Common Signs of Shingles in Older Adults

If you’re not sure if you have shingles, schedule a doctor’s appointment to get a formal exam. Sometimes, shingles can take other forms, making them harder to detect. The most common signs of them include:

  • Development of skin irritation on one side of the body or face
  • Burning or tingling sensations on the skin
  • Skin that’s sensitive to touch
  • Feeling ill with a fever or chills
  • Headaches
  • Mild itching that can become painful

Many times, shingles develop along the waistline, often in a band around the body. Some people also have hiccups or a loss of vision. This depends on the location where the shingles develop. Many people have very mild symptoms which warrant nothing more than a bit of itching. Those who have a moderate or severe form may experience intense pain even with a soft touch. In all cases, seeking out medical attention is beneficial.

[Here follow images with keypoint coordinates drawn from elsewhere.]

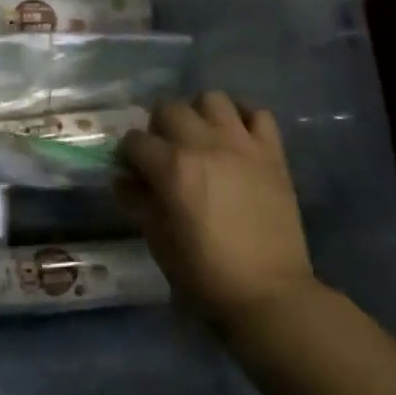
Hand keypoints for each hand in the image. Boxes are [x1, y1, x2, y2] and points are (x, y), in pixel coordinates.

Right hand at [117, 92, 316, 329]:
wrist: (271, 295)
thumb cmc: (206, 274)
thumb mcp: (159, 241)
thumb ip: (137, 202)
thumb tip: (122, 179)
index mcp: (172, 167)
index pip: (135, 140)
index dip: (127, 155)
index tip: (131, 170)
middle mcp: (204, 144)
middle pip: (169, 108)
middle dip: (158, 126)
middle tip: (163, 150)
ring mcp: (242, 145)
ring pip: (212, 99)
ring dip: (199, 113)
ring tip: (200, 136)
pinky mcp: (272, 154)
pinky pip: (258, 114)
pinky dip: (243, 118)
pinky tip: (236, 136)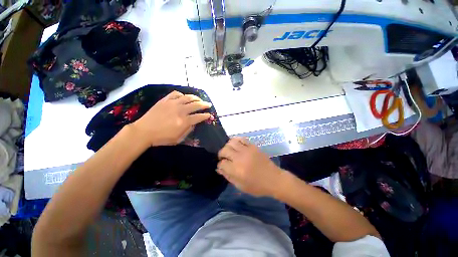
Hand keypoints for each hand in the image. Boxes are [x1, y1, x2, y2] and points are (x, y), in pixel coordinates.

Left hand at [131, 91, 211, 146]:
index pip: (199, 116)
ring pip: (188, 97)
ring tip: (199, 99)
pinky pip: (175, 94)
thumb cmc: (162, 137)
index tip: (209, 115)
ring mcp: (173, 103)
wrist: (144, 131)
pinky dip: (182, 94)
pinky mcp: (165, 100)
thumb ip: (188, 130)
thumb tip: (194, 123)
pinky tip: (183, 97)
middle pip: (196, 105)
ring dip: (196, 97)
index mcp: (184, 121)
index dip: (206, 115)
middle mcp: (181, 110)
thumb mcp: (178, 138)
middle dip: (204, 104)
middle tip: (208, 104)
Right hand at [217, 138, 283, 196]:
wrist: (274, 179)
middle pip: (225, 150)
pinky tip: (236, 145)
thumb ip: (228, 176)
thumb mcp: (240, 186)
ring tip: (229, 151)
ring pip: (231, 142)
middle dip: (221, 154)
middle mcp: (240, 158)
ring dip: (227, 146)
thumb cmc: (257, 186)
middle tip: (223, 158)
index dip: (220, 165)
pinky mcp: (252, 146)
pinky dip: (236, 141)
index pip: (222, 163)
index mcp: (237, 170)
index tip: (221, 166)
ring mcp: (247, 150)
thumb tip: (219, 169)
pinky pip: (241, 139)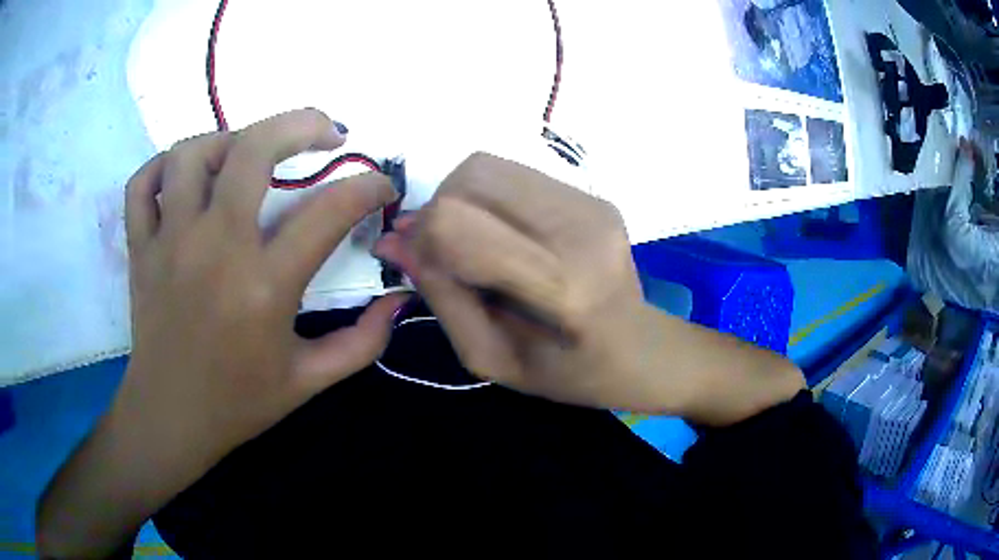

Focusing on Senior Healthcare is an Ongoing Process

The body changes as it gets older. The immune system can slow down and mobility problems can increase. The best way to navigate life through these changes is to have access to quality senior healthcare.

If you’re unable to leave home, you may want to consider having a medical provider or nurse come to your home to provide an exam regularly. This practice can help them spot changes in your physical or mental health that may warrant additional support. Don’t overlook even small changes, including changes in sensations, numbness, or rashes. The sooner you receive treatment for these, the better.

Often, these types of changes can become more common and worsen. That’s when it may be time to think about new strategies for dealing with your healthcare needs. In an assisted living community, a doctor is available to provide insight and guidance to you, helping you minimize complications. This type of care can also mean you get health support sooner when problems, like shingles, are easier to control and manage.